Wall Street Journal, April 16, 2020
It’s no surprise that many Americans are turning or returning to hobbies during the current crisis. By definition, a hobby requires time outside of work.
We don’t hear much about hobbies in ancient history because most people never had any leisure time. They were too busy obeying their masters or just scraping by. The earliest known hobbyists may have been Nabonidus, the last king of Babylonia in the 6th century B.C., and his daughter Ennigaldi-Nanna. Both were passionate antiquarians: Nabonidus liked to restore ruined temples while Ennigaldi-Nanna collected ancient artifacts. She displayed them in a special room in her palace, effectively creating the world’s first museum.
Augustus Caesar, the first Roman emperor, was another avid collector of ancient objects, especially Greek gold coins. The Romans recognized the benefits of having a hobby, but for them the concept excluded any kind of manual work. When the poet Ovid, exiled by Augustus on unknown charges, wrote home that he yearned to tend his garden again, he didn’t mean with a shovel. That’s what slaves were for.
Hobbies long continued to be a luxury for potentates. But in the Renaissance, the printing press combined with higher standards of living to create new possibilities for hobbyists. The change can be seen in the paintings of Sofonisba Anguissola, one of the first Italian painters to depict her subjects enjoying ordinary activities like reading or playing an instrument. Her most famous painting, “The Chess Game” (1555), shows members of her family engaged in a match.
Upper-class snobbery toward any hobby that might be deemed physical still lingered, however. The English diplomat and scholar Sir Thomas Elyot warned readers in “The Boke Named the Governour” (1531) that playing a musical instrument was fine ”‘for recreation after tedious or laborious affaires.” But it had to be kept private, lest the practitioner be mistaken for “a common servant or minstrel.”
Hobbies received a massive boost from the Industrial Revolution. It wasn’t simply that people had more free time; there were also many more things to do and acquire. Stamp collecting took off soon after the introduction of the world’s first adhesive stamp, the Penny Black, in Britain in 1840. As technology became cheaper, hobbies emerged that bridged the old division between intellectual and manual labor, such as photography and microscopy. Taxidermy allowed the Victorians to mash the macrabre and the whimsical together: Ice-skating hedgehogs, card-playing mice and dancing cats were popular with taxidermists.

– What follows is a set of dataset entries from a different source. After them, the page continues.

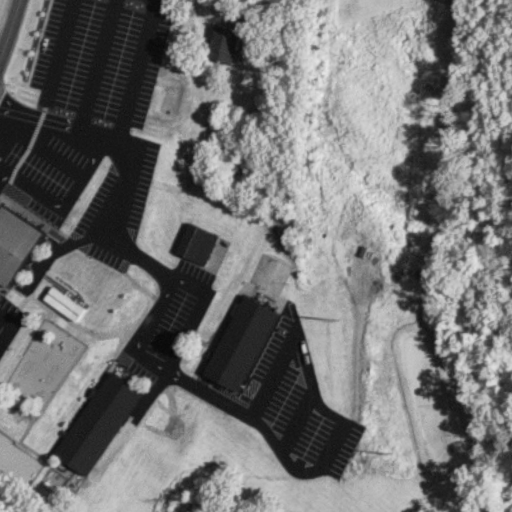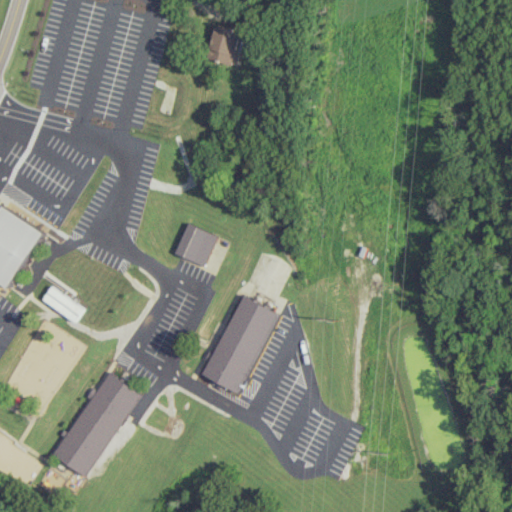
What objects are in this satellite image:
road: (139, 1)
road: (9, 27)
building: (225, 43)
road: (61, 44)
road: (5, 142)
road: (133, 165)
road: (78, 186)
building: (198, 243)
building: (16, 244)
building: (65, 303)
road: (196, 314)
power tower: (336, 316)
road: (150, 324)
road: (8, 327)
building: (242, 343)
building: (98, 423)
road: (337, 443)
power tower: (390, 449)
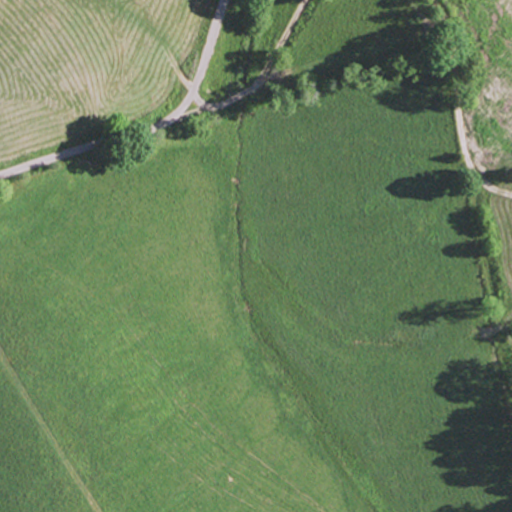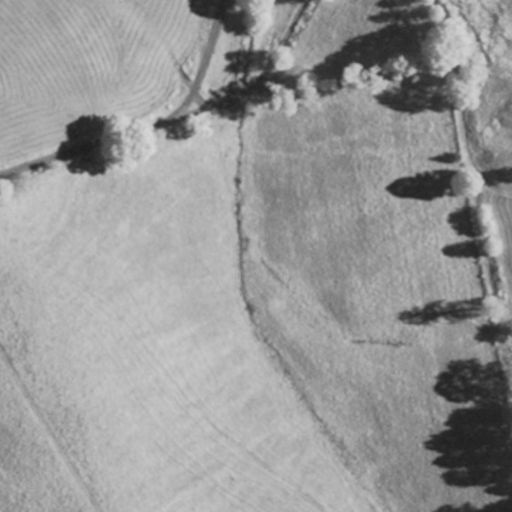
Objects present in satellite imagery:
road: (145, 121)
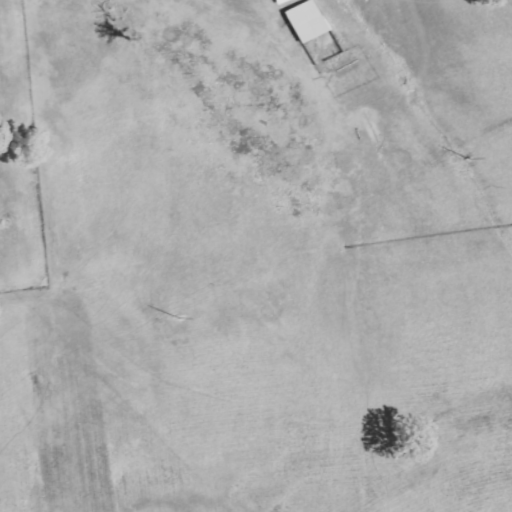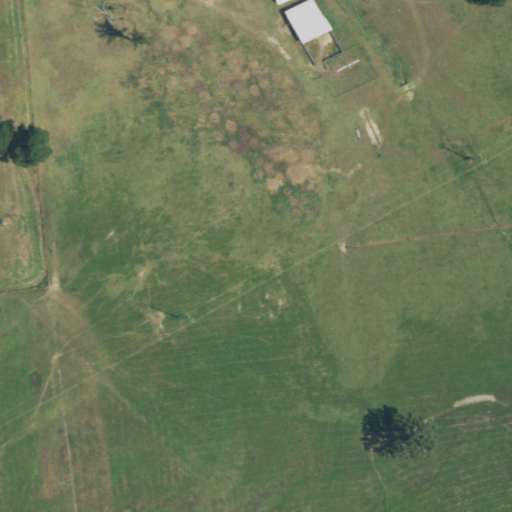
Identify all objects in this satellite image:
building: (285, 1)
road: (222, 3)
power tower: (470, 159)
power tower: (180, 318)
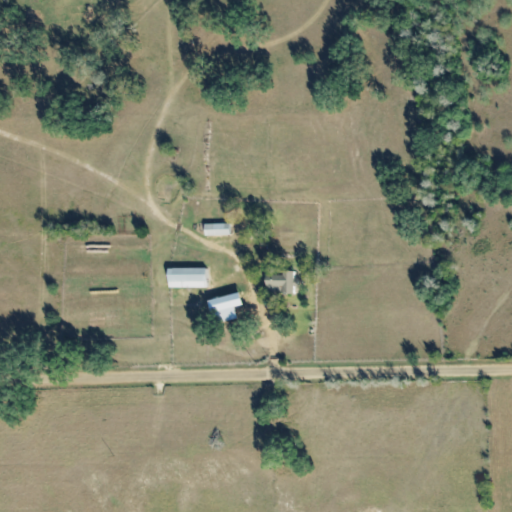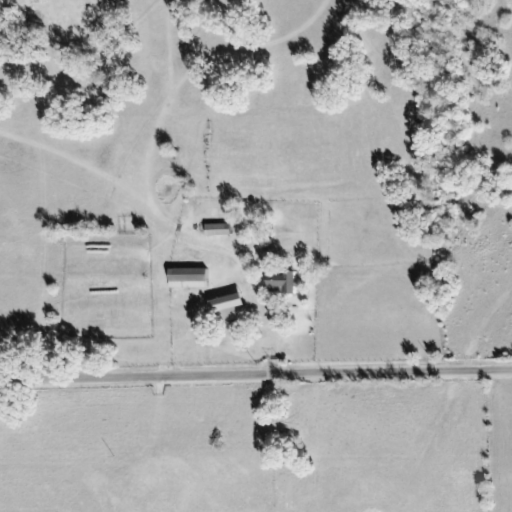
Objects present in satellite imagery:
building: (221, 229)
building: (192, 278)
building: (285, 282)
building: (232, 307)
road: (256, 374)
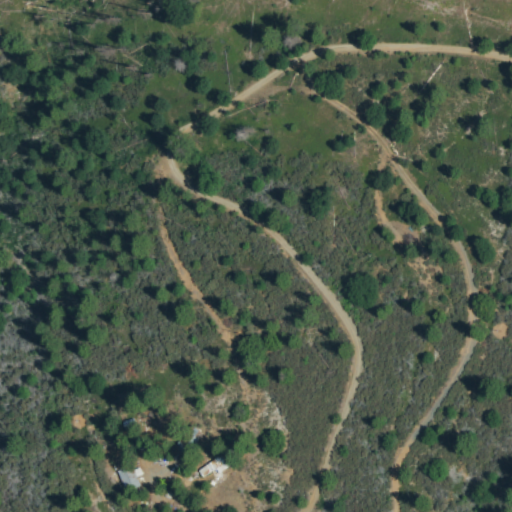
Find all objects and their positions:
building: (185, 447)
building: (213, 465)
building: (219, 467)
building: (129, 478)
building: (129, 480)
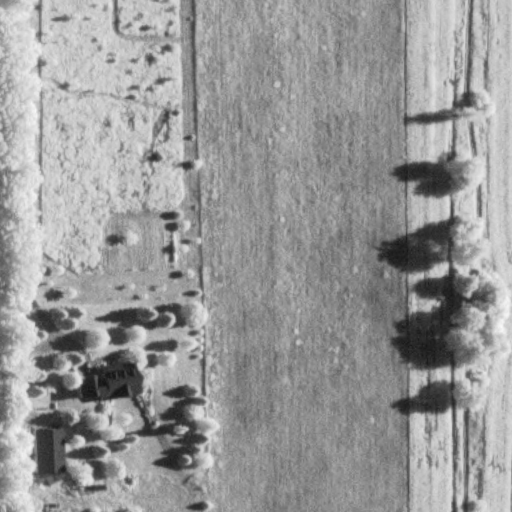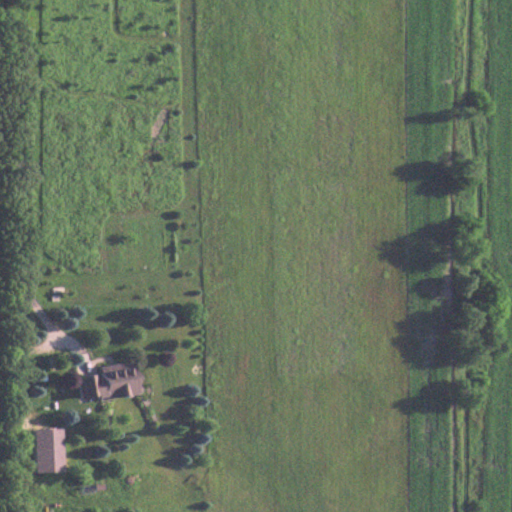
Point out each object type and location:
road: (17, 161)
building: (101, 380)
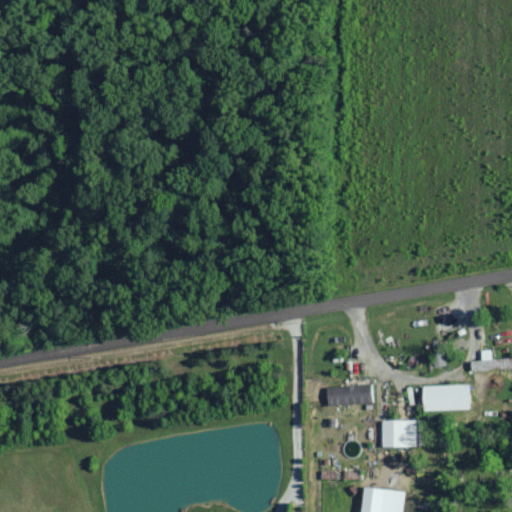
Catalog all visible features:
road: (256, 319)
building: (491, 362)
road: (437, 382)
building: (351, 395)
building: (448, 398)
road: (303, 412)
building: (401, 433)
building: (384, 500)
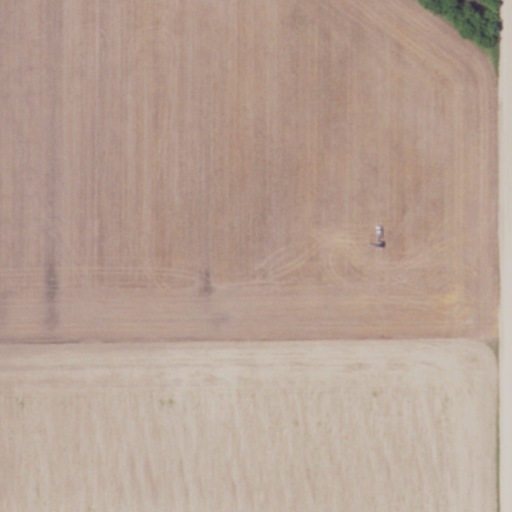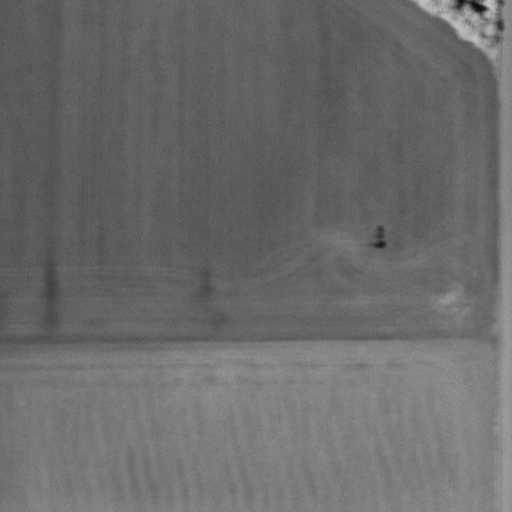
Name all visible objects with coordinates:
road: (508, 256)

In the U.S., the adoption of hobbies increased dramatically during the Great Depression. For the unemployed, they were an inexpensive way to give purpose and achievement to their days. Throughout the 1930s, nonprofit organizations such as the Leisure League of America and the National Home Workshop Guild encouraged Americans to develop their talents. “You Can Write” was the hopeful title of a 1934 Leisure League publication.